In my opinion striving for excellence doesn’t mean striving for perfection; it means, at least to me the journey towards getting to the best I can be; it means never settling for just “good enough”, but aiming for that which, at the very least, is more than just good enough. It means, taking it a notch higher, a step further, a thought better refined, an action given just a little bit more consideration, a little more effort. All the aforementioned, done even if in a nonchalant state.

In the 2000 movie, Men of Honor, Cuba Gooding Jr. (Carl Brashear) aspires to be a marine diver. This in the era of segregation and with all things militating against him. His father simply tells him “Don’t end up like me”. He despises the position he has found himself in (toiling in the fields – a sharecropper), but most importantly he wishes more for his son.

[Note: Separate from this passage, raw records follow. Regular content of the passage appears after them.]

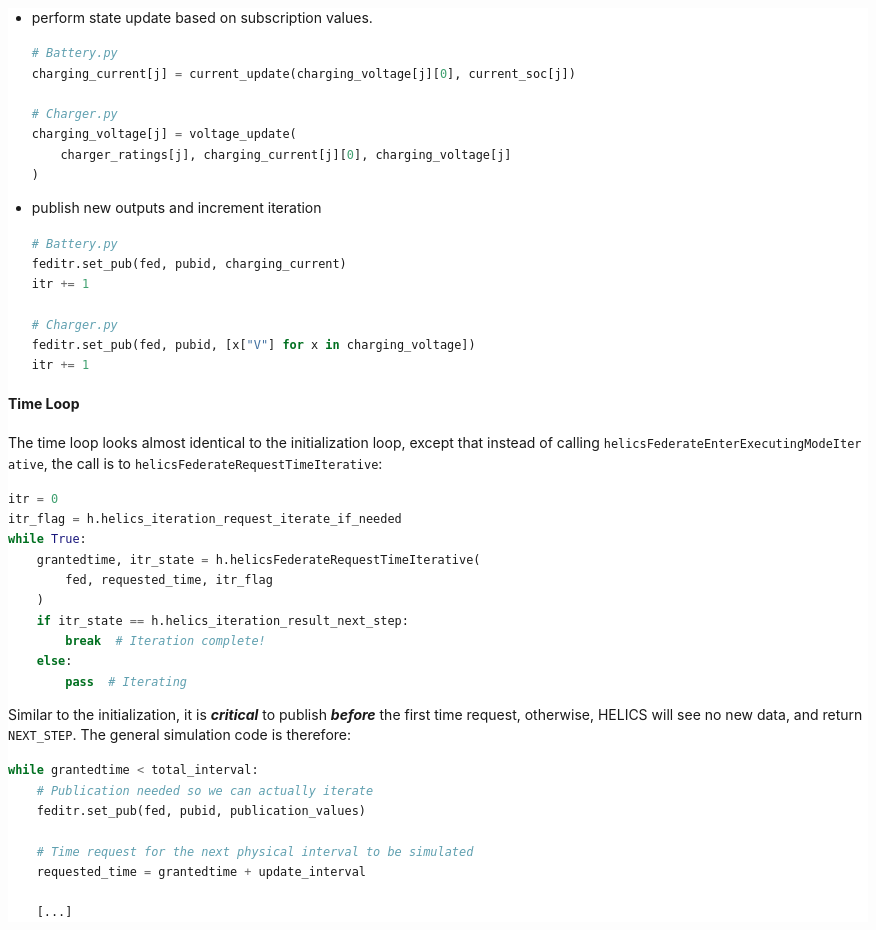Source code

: - perform state update based on subscription values.

  ```python
  # Battery.py
  charging_current[j] = current_update(charging_voltage[j][0], current_soc[j])

  # Charger.py
  charging_voltage[j] = voltage_update(
      charger_ratings[j], charging_current[j][0], charging_voltage[j]
  )
  ```

- publish new outputs and increment iteration

  ```python
  # Battery.py
  feditr.set_pub(fed, pubid, charging_current)
  itr += 1

  # Charger.py
  feditr.set_pub(fed, pubid, [x["V"] for x in charging_voltage])
  itr += 1
  ```

[^2]: For `Battery.py` in `Charger.py` the input is `charging_current` instead of `charging_voltage`.

#### Time Loop

The time loop looks almost identical to the initialization loop, except that instead of calling `helicsFederateEnterExecutingModeIterative`,
the call is to `helicsFederateRequestTimeIterative`:

```python
itr = 0
itr_flag = h.helics_iteration_request_iterate_if_needed
while True:
    grantedtime, itr_state = h.helicsFederateRequestTimeIterative(
        fed, requested_time, itr_flag
    )
    if itr_state == h.helics_iteration_result_next_step:
        break  # Iteration complete!
    else:
        pass  # Iterating
```

Similar to the initialization, it is **_critical_** to publish **_before_** the first time request, otherwise, HELICS will see no new data, and return `NEXT_STEP`.
The general simulation code is therefore:

```python
while grantedtime < total_interval:
    # Publication needed so we can actually iterate
    feditr.set_pub(fed, pubid, publication_values)

    # Time request for the next physical interval to be simulated
    requested_time = grantedtime + update_interval

    [...]
```


[^1]: [See this article](https://batteryuniversity.com/article/how-does-internal-resistance-affect-performance#:~:text=The%20internal%20resistance%20of%20lithium,acid%20goes%20up%20with%20discharge)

Carl finds his way into the Navy, but is relegated to flipping burgers because inasmuch as the Navy has been desegregated, people’s perspectives have not – however that is not my focal point here. Determined to make it as a diver, one afternoon, exasperated from flipping burgers, Carl takes a dive into the waters and swims his way to be first at the finishing point. He gets into trouble yadayadayaa.The Navy Officer reprimanding him finally tells him:

“You are the fastest damn swimmer here and you have the balls to prove it”

He then proceeds to give him a shot as a diver. At the end of it all, Carl overcomes all kinds of issues to become the first African American Navy’s Master Diver. If you ask me, his fortunes changed the moment he took that dive – literally. Metaphorically, it would imply a refusal to remain in the shadows, in mediocrity, in just good enough. It signifies Carl’s decision to want more, aspire to be better and in my own coinage – seek for the more excellent way. It wasn’t easy, but he put his mind to it, refused to give up, despite and in spite and proved that he was the “fastest swimmer “around!

He refused to give up; that to me is the difference between a winner and a non-winner. Period!

Towards the end of 2008, I asked myself what my “Oceans” were and decided to dive in into the waters I was yet to dive into coz of fear, uncertainty, excuses etc. I also decided to continue swimming steadily in the waters I was already in; slowly at times, but surely. Stopping for a breath of air, but going right back at it.I firmly realized that all it takes is transcending “normalcy” and taking that first leap. The rest will eventually fall in place.

So whatever your “Waters” are today – Dive in, today and begin to show that you can swim. Sitting on the sidelines will not get you there. Let not yourself be deterred by mob psychology to make you believe “we are ok” Get to doing what you have to do. No one says it’s going to be a petal strewn path all the way – but you have to get on the path anyway!

And remember to always strive for the more excellent way!